(Dataset entries)

+---+

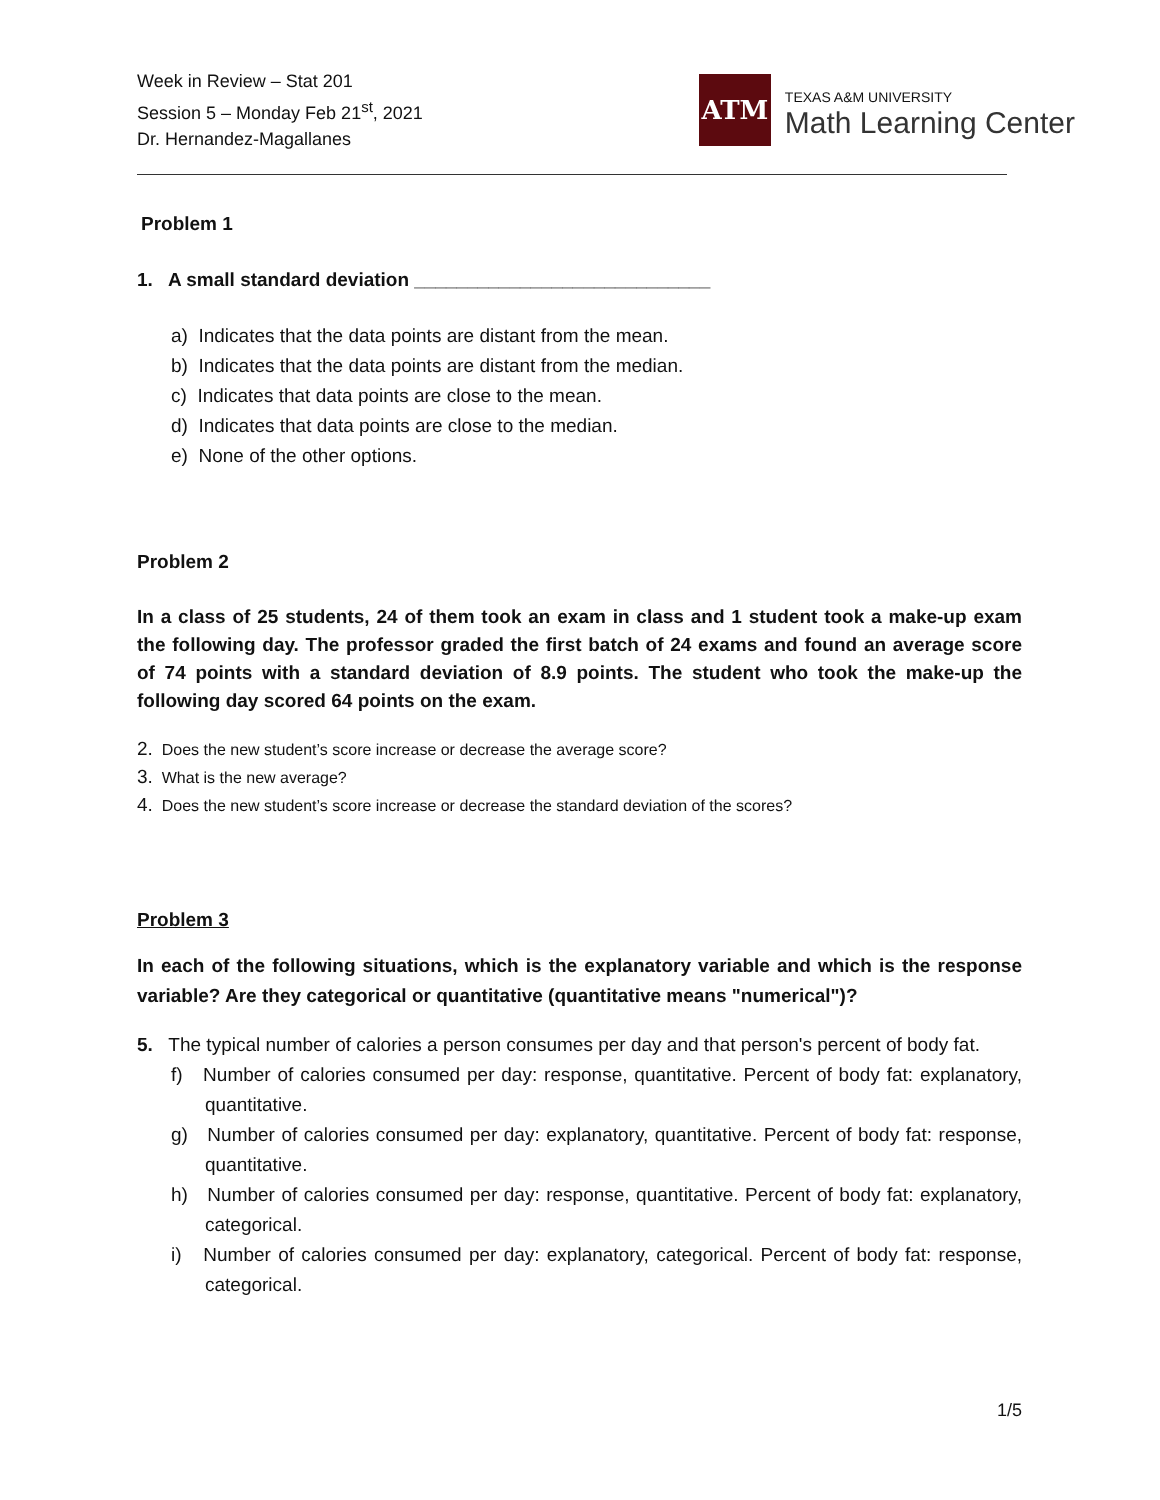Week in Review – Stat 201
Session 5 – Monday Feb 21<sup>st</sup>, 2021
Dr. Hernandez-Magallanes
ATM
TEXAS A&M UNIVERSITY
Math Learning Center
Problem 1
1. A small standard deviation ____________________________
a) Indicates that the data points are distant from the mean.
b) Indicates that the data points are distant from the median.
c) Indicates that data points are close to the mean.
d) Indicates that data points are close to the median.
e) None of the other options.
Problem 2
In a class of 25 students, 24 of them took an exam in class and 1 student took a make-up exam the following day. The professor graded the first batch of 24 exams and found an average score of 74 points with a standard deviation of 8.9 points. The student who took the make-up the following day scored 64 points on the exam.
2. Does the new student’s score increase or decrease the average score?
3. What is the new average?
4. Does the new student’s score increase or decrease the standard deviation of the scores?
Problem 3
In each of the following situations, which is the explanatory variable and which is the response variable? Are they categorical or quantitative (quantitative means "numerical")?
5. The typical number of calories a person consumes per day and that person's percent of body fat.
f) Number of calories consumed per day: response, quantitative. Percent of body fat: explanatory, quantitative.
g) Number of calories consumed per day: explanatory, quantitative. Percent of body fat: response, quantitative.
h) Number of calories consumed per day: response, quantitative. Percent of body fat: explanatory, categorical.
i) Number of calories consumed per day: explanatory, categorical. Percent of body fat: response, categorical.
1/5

+---+

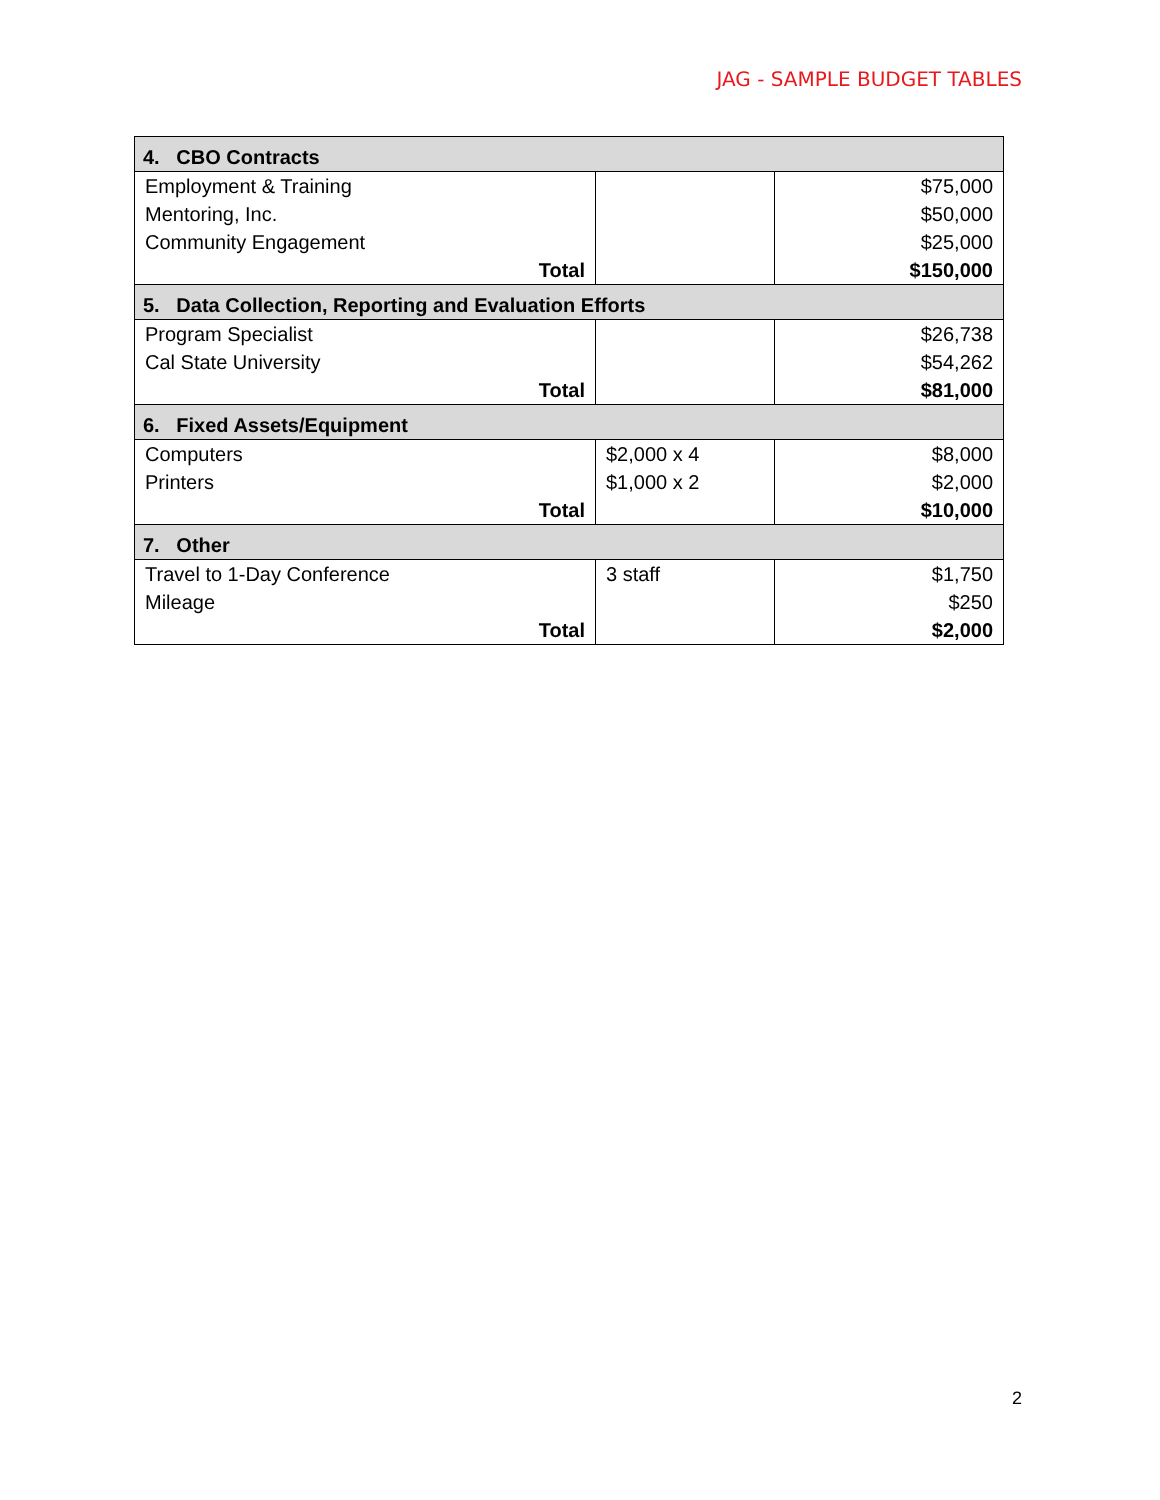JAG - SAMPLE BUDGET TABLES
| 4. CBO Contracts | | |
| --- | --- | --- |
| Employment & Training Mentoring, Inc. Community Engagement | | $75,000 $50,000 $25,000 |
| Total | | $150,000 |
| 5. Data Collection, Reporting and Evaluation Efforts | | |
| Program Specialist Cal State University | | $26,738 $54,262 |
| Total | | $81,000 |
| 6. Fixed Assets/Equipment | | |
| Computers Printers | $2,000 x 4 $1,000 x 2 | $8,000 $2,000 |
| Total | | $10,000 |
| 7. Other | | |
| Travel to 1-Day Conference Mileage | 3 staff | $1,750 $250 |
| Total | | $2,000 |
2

+---+

— What this task involves —
Copy the stretch of the records above that runs from the line with "d) Indicates that" through the line with "2. Does the". Both end lines belong in the copy, and nothing else does.

— Response area —
d) Indicates that data points are close to the median.
e) None of the other options.
Problem 2
In a class of 25 students, 24 of them took an exam in class and 1 student took a make-up exam the following day. The professor graded the first batch of 24 exams and found an average score of 74 points with a standard deviation of 8.9 points. The student who took the make-up the following day scored 64 points on the exam.
2. Does the new student’s score increase or decrease the average score?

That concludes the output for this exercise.